Sa réponse fut si calme : « Jean (son ancienne amie) était trop masculine. J’ai fait face à mes sentiments. J’en suis pleinement consciente. Mais je n’ai encore jamais rencontré personne avec qui j’aurais désiré les vivre jusqu’au bout. D’ailleurs je ne sais pas au juste ce que je veux vivre jusqu’au bout. »

Puis elle s’est dérobée à mes questions (…). Ses mains tremblaient. Elle était agitée. J’avais honte d’avoir été aussi directe. J’étais intensément nerveuse. Elle me dit qu’au restaurant elle avait voulu regarder mes pieds nus dans les sandales mais n’avait pu s’y résoudre. Je lui dis que j’avais eu peur de regarder son corps, malgré l’envie que j’éprouvais. Nous parlions à bâtons rompus, de façon chaotique (…). Notre nervosité était insupportable.

Je vis alors la beauté de son corps que je n’avais pas osé regarder, je vis sa plénitude, sa densité, et sa richesse me submergea.
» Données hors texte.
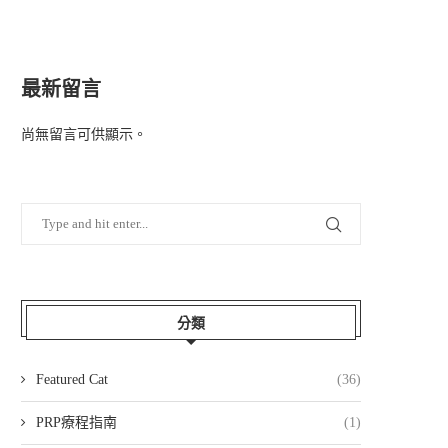
最新留言
尚無留言可供顯示。
分類
Featured Cat
(36)
PRP療程指南
(1)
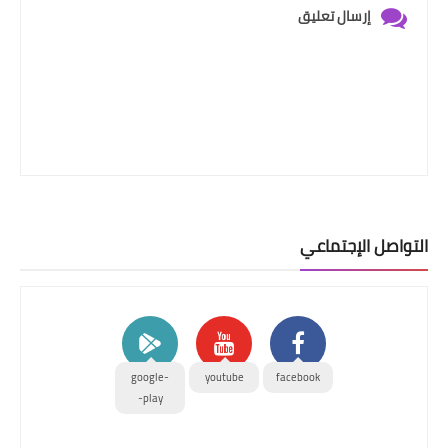
إرسال تعليق
التواصل الإجتماعي
google-
youtube
facebook
play-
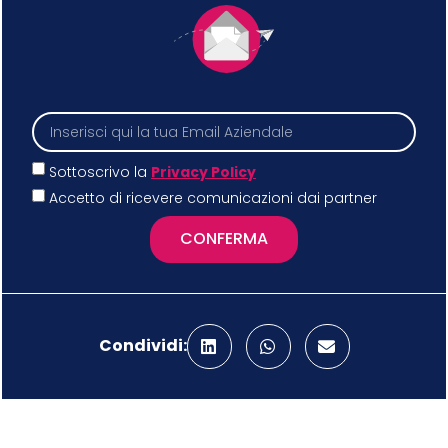
Sottoscrivo la
Privacy Policy
Accetto di ricevere comunicazioni dai partner
CONFERMA
Condividi:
Lorsqu’elle était en bas sur le divan, l’échancrure de sa robe noire laissait voir la naissance de sa gorge admirable. Je tremblais. J’avais conscience de mes sentiments et de nos désirs inarticulés. Elle tenait des propos sans suite mais je savais maintenant qu’elle parlait pour couvrir une conversation plus profonde, parlait à l’encontre de ce que nous ne pouvions exprimer.

Je revins, après l’avoir accompagnée à la gare, étourdie, épuisée, euphorique, heureuse, malheureuse.

Nous nous retrouvâmes le lendemain à l’American Express. Elle portait son costume tailleur parce que j’avais dit qu’il me plaisait (…) J’étais heureuse et June exultait. Nous parlions simultanément. « J’ai voulu vous téléphoner hier soir. » June déclara : « Je voulais vous dire combien j’étais malheureuse » (…) Nous avions la même crainte de nous déplaire l’une à l’autre, de nous décevoir. Elle était allée au café retrouver Henry.  » Je me sentais comme droguée. Vous occupiez toutes mes pensées. Des bruits de voix m’arrivaient de loin. J’étais euphorique. Je n’ai pas fermé l’œil de la nuit. Qu’est-ce que vous m’avez fait ? ».

Elle ajouta :  » J’ai toujours su garder mon sang-froid, j’ai toujours bien su parler. Jamais personne ne m’a fait perdre la tête.

Lorsque je compris ce qu’elle me révélait, je fus transportée de joie. Moi lui faire perdre la tête à elle ? C’est donc qu’elle m’aimait ? June ! Elle s’assit à côté de moi au restaurant, petite, timide, effacée, apeurée et j’étais émue, je pouvais à peine supporter mon émotion.